羽賀研二とともに副会長逮捕で話題「日本司法書士会連合会」はどんな組織? 弁護士が語るその役割と“動機”への疑問
元タレントの羽賀研二(本名:當眞美喜男)容疑者が9月25日、強制執行妨害などの疑いで愛知県警に逮捕された。羽賀容疑者は過去に実刑判決を受けた詐欺事件の賠償弁済を回避する目的で、昨年6月、沖縄県内に所有する不動産について所有者が自身の会社に移ったとする虚偽の登記を行なった疑いを持たれている。
Netflixドラマの大ヒットをきっかけに「地面師」という言葉がトレンドになり、同名のクライムノベルにも注目が集まる中で報じられた「不動産登記」をめぐる事件。そのタイムリーすぎる内容とともに話題を集めているのは、関連の逮捕者に「日本司法書士会連合会 副会長」(野崎史生容疑者)の名前があることだ。
その名称から“司法書士の顔”にも見える「日本司法書士会連合会」の要職にある人物が逮捕されたことは大きなスキャンダルになっているが、同連合会は実際、どんな団体なのか。小杉・吉田法律事務所の小杉俊介弁護士が語る。
「日本司法書士会連合会は司法書士法によって定められた強制加入団体であり、簡単に言えば、加入していなければ司法書士として働くことができません。最初に誤解なきよう申し上げると、あくまで個々の司法書士が登録している団体に過ぎず、司法書士業務を日頃から連携して行なっているわけではない。会長・副会長といっても、役員と会員との間に上下関係や指揮命令関係があるわけではありません。これは弁護士が所属する日本弁護士連合会も同様です。今回の事件について、会としての組織的な関与はそもそもあり得ないことは念のため強調しておきたいです」(小杉氏)
そもそも司法書士は不動産登記に関して、どんな業務を行なっているのか。そして、虚偽の資料を見抜くのは難しい、あるいはその気になれば容易に不正な申請をできてしまうものなのだろうかーー。
「司法書士は法律事務の専門家で、不動産登記についても契約書、登記申請書の作成から代理申請まで広く対応しています。弁護士も法律上、登記申請代理業務を行なうことも権限上は可能ですが、登記について専門的な知識を持ち、実務経験が豊富な司法書士に代行してもらうのが一般的です。

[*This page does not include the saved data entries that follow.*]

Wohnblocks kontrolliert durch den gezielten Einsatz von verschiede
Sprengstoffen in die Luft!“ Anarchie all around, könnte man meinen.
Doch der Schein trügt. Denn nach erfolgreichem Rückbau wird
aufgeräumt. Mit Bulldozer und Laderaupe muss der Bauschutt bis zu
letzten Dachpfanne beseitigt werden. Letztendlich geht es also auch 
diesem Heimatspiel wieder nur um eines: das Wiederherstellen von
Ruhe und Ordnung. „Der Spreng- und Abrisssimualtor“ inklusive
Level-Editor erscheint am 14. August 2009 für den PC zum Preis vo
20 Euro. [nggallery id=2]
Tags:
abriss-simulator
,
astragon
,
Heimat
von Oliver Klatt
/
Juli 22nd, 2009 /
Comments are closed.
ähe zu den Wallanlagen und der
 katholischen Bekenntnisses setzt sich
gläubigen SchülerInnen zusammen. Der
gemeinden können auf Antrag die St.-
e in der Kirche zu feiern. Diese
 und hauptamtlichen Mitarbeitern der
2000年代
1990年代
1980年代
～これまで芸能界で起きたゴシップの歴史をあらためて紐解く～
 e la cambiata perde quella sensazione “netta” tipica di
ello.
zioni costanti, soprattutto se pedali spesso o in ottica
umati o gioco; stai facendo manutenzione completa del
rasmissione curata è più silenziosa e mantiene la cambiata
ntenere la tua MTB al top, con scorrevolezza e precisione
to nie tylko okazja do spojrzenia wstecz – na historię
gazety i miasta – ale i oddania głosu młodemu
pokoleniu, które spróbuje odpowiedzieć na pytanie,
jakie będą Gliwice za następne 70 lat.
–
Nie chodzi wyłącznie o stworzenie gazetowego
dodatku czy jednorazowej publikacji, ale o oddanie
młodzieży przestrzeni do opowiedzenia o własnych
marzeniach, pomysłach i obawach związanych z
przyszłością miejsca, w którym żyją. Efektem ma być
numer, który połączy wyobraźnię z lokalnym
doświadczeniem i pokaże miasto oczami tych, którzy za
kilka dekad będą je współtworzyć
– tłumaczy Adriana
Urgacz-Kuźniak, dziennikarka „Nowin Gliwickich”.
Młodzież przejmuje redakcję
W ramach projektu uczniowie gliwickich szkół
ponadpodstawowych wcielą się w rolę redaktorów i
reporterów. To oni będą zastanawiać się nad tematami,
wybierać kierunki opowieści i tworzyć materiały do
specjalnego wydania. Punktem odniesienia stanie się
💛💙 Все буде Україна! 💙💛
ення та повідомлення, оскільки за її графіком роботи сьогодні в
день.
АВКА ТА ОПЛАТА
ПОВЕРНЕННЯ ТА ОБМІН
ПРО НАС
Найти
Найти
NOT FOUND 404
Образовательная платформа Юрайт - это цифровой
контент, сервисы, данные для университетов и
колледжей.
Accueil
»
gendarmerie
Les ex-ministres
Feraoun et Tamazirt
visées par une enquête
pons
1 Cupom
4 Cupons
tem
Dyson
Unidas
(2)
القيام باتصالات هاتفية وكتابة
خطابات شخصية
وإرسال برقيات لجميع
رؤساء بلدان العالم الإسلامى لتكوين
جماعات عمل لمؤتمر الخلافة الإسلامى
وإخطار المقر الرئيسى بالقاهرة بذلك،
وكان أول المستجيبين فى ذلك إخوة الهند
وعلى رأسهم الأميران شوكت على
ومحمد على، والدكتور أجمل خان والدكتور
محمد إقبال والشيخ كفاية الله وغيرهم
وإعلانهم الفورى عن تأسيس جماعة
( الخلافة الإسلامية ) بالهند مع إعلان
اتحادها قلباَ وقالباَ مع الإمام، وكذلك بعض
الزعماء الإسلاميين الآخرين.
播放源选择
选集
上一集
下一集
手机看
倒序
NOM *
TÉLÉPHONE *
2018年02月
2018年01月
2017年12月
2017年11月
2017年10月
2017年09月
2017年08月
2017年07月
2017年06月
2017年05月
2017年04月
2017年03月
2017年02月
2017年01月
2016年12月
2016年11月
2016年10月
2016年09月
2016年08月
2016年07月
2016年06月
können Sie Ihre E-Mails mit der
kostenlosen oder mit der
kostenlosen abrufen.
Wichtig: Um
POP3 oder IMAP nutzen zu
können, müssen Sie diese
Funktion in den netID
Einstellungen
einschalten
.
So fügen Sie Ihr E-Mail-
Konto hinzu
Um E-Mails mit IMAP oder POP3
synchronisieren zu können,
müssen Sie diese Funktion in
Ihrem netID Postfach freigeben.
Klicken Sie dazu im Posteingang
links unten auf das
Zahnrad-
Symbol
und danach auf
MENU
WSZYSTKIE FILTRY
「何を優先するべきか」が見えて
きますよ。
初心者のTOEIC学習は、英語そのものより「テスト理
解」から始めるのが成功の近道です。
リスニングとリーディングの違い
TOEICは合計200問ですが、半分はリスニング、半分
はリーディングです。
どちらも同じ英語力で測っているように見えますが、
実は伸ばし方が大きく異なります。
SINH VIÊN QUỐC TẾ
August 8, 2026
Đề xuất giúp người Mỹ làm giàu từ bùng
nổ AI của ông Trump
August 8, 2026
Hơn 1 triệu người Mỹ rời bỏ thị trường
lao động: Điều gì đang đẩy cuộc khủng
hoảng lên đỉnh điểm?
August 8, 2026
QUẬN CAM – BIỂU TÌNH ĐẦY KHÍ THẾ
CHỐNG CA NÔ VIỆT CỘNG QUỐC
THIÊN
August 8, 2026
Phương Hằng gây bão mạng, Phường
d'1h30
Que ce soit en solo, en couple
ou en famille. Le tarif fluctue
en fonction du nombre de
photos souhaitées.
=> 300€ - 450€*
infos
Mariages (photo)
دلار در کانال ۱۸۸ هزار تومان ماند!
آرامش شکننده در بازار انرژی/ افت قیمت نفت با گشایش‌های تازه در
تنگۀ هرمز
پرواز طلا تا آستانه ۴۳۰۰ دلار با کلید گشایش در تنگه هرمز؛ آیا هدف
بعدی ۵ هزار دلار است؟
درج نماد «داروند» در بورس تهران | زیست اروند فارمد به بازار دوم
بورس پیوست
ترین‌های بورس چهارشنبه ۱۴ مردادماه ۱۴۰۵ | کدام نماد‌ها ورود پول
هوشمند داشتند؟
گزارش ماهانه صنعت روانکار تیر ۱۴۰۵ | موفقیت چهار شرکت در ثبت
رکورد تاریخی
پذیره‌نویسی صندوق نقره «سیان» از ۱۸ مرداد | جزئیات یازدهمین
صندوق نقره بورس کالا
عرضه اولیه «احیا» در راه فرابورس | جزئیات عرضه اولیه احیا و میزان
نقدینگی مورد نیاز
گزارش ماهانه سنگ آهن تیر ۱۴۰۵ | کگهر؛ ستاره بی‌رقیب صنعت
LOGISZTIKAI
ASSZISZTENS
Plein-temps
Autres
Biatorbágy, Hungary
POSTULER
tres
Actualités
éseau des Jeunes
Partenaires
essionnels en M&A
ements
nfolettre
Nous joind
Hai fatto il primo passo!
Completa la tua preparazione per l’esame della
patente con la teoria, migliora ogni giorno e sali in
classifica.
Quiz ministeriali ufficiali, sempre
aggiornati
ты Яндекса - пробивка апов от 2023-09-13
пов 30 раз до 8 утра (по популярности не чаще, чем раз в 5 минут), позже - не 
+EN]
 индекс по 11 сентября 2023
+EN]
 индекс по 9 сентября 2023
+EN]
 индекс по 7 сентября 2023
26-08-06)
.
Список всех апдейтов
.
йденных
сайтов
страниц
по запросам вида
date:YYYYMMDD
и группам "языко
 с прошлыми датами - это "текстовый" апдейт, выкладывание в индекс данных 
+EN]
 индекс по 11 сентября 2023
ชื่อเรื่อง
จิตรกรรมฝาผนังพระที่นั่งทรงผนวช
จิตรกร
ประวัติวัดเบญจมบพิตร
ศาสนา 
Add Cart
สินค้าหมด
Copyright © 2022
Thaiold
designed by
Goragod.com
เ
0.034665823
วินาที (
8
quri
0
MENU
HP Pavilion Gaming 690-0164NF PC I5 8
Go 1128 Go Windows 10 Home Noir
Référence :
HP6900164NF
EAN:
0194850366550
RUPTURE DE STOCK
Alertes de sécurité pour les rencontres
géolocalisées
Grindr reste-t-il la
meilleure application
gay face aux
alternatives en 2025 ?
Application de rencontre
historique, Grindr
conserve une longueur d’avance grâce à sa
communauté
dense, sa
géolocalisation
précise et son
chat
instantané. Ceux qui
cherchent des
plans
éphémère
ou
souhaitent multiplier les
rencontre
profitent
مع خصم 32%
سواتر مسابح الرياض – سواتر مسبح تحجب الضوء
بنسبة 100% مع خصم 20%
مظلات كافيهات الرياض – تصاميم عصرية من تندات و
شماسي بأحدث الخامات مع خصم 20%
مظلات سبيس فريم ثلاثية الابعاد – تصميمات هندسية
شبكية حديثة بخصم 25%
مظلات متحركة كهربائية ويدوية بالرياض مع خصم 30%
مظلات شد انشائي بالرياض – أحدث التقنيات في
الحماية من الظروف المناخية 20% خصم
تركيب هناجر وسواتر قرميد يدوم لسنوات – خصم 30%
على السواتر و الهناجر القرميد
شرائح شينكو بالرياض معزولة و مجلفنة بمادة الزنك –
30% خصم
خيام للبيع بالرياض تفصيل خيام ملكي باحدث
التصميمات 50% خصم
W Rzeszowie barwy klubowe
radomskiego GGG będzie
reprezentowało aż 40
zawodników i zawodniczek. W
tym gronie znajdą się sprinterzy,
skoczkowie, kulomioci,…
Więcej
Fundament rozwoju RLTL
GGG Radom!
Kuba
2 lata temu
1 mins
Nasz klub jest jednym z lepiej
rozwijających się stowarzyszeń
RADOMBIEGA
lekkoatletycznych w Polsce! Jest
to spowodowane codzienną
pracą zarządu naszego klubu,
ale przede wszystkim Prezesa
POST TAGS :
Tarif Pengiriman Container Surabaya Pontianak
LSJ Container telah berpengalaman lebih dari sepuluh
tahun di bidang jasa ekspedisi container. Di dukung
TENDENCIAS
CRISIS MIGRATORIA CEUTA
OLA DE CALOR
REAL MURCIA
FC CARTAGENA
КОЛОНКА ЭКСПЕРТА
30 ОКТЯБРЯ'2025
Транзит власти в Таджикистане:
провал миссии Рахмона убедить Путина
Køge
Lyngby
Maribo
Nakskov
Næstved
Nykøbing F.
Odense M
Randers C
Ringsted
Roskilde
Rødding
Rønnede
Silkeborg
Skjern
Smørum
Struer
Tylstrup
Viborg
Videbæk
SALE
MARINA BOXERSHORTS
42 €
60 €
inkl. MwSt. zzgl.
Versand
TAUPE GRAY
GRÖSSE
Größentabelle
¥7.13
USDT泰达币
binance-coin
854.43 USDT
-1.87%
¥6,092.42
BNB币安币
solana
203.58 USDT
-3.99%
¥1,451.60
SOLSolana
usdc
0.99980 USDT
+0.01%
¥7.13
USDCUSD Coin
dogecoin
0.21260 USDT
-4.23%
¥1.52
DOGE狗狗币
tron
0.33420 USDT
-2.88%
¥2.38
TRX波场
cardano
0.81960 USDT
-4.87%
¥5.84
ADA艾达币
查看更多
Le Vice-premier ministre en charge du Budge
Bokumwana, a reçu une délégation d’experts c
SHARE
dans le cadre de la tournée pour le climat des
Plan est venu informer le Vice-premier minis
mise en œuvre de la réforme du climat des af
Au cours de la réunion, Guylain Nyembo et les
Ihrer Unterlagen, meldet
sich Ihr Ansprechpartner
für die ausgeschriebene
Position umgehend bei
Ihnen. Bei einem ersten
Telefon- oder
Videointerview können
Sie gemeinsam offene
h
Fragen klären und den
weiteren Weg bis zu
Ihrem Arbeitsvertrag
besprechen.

申請に必要な書類がきちんと整っていたなら、それが虚偽の登記だと見抜くのは司法書士でも難しい。さらに今回の場合、第三者ではなく羽賀容疑者本人が代表を務める会社への登記変更ということもあり、“財産隠しのため”という事情を知らなければ不自然に思わなくてもおかしくありません。なので、現在報道されている以上の背景があるのだろうとは思います」(小杉氏)
SNSではドラマ『地面師たち』でピエール瀧が演じた、元司法書士の詐欺グループメンバーと、野崎容疑者を重ねるポストも目立つ。不正な不動産登記に対して、専門家としての積極的な関与があったことが疑われる状況だが、そう仮定した場合に、小杉氏の周囲では「動機」への疑問が広がっているという。
「第一報だけでは、本件は業界の要職に就くような人物にとって金銭的なメリットが大きいとは思えず、なぜこのようなリスクを取るに至ったのかが分かりません。憶測でものは言えませんが、より複雑な要因・利害関係がある可能性も考えられるところです」(小杉氏)
ドラマ『地面師たち』で描かれた事件とは規模にも内容にも違いがあるが、本件では元人気タレントの羽賀研二容疑者をはじめ、現職の日本司法書士会連合会副会長のほか暴力団関係者も逮捕されており、“役者”がそろってしまっている状況だ。早期の全容解明が求められる。